Organ Transplant Center, Okayama University Hospital, Okayama, Japan.
BMC Pulm Med. 2020 Feb 19;20(1):46. doi: 10.1186/s12890-020-1075-4.
Lung transplantation (LTx) is still limited by the shortage of suitable donor lungs. Developing flexible surgical procedures can help to increase the chances of LTx by unfolding recipient-to-donor matching options based on the pre-existing organ allocation concept. We report a case in which a successful left-to-right inverted LTx was completed using the interposition of a pericardial conduit for pulmonary venous anastomosis.

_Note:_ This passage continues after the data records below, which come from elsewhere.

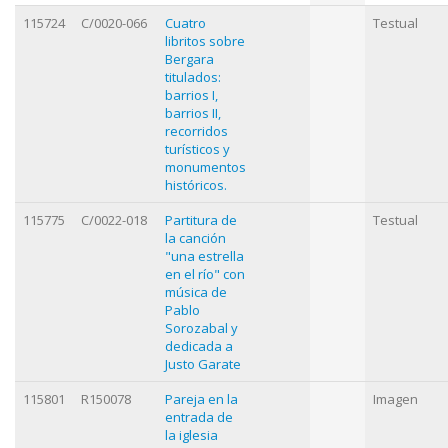
115724
C/0020-066
Cuatro
Testual
libritos sobre
Bergara
titulados:
barrios I,
barrios II,
recorridos
turísticos y
monumentos
históricos.
115775
C/0022-018
Partitura de
Testual
la canción
"una estrella
en el río" con
música de
Pablo
Sorozabal y
dedicada a
Justo Garate
115801
R150078
Pareja en la
Imagen
entrada de
la iglesia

A left lung graft was offered to a 59-year-old male who had idiopathic pulmonary fibrosis with predominant damage in the right lung. He had been prescribed bed rest with constant oxygen inhalation through an oxymizer pendant and had been on the waiting list for 20 months. Considering the condition of the patient (LAS 34.3) and the scarcity of domestic organ offers, the patient was highly likely to be incapable of tolerating any additional waiting time for another donor organ if he was unable to accept the presently reported offer of a left lung. Eventually, we decided to transplant the left donor lung into the right thorax of the recipient. Because of the anterior-posterior position gap of the hilar structures, the cuff lengths of the pulmonary veins had to be adjusted. The patient did not develop any anastomotic complications after the transplantation.

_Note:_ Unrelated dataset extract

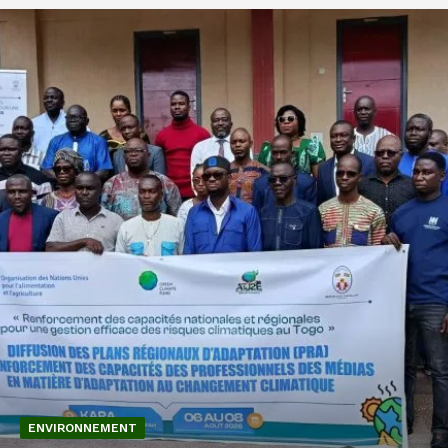
ENVIRONNEMENT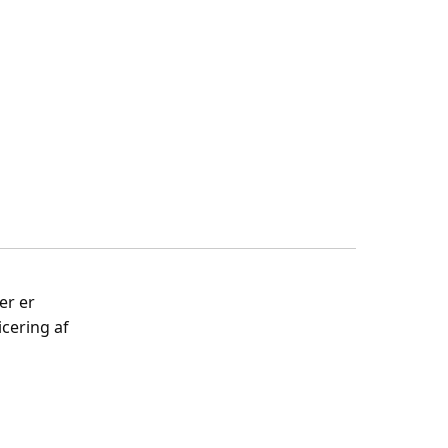
er er
cering af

A left-to-right inverted LTx is technically feasible using an autologous pericardial conduit for pulmonary venous anastomosis in selected cases. This technique provides the potential benefit of resolving challenging situations in which surgeons must deal with a patient's urgency and the logistical limitations of organ allocation.

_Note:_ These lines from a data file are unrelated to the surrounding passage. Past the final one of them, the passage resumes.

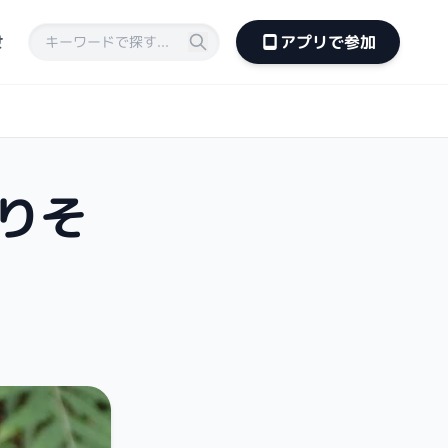
せ
アプリで参加
りそ
。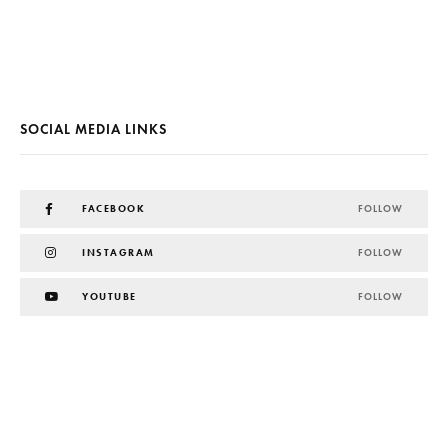
SOCIAL MEDIA LINKS
FACEBOOK
FOLLOW
INSTAGRAM
FOLLOW
YOUTUBE
FOLLOW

肺移植(LTx)仍然受到合适供体肺短缺的限制。开发灵活的手术程序可以帮助增加 LTx 的机会,方法是根据预先存在的器官分配概念展开受体与供体匹配的选择。我们报告了一例成功使用心包导管进行肺静脉吻合的左右倒置 LTx。
一名 59 岁男性患有特发性肺纤维化,右肺损伤为主,我们为其提供了一个左肺移植物。该患者一直遵医嘱卧床休息,通过氧气增湿器挂件持续吸氧,并且已经在等待名单上等待了 20 个月。考虑到患者的情况(LAS 34.3)和国内器官供应的稀缺性,如果患者无法接受目前提供的左肺,他很可能无法再承受任何额外的等待时间来等待另一个供体器官。最终,我们决定将左供肺移植到受者的右胸腔。由于肺门结构的前后位置间隙,肺静脉袖口的长度需要进行调整。移植后患者没有出现任何吻合并发症。
在选择的病例中,使用自体心包导管进行肺静脉吻合的左右倒置 LTx 在技术上是可行的。该技术为解决外科医生必须应对患者的紧迫性和器官分配的后勤限制的具有挑战性的情况提供了潜在的益处。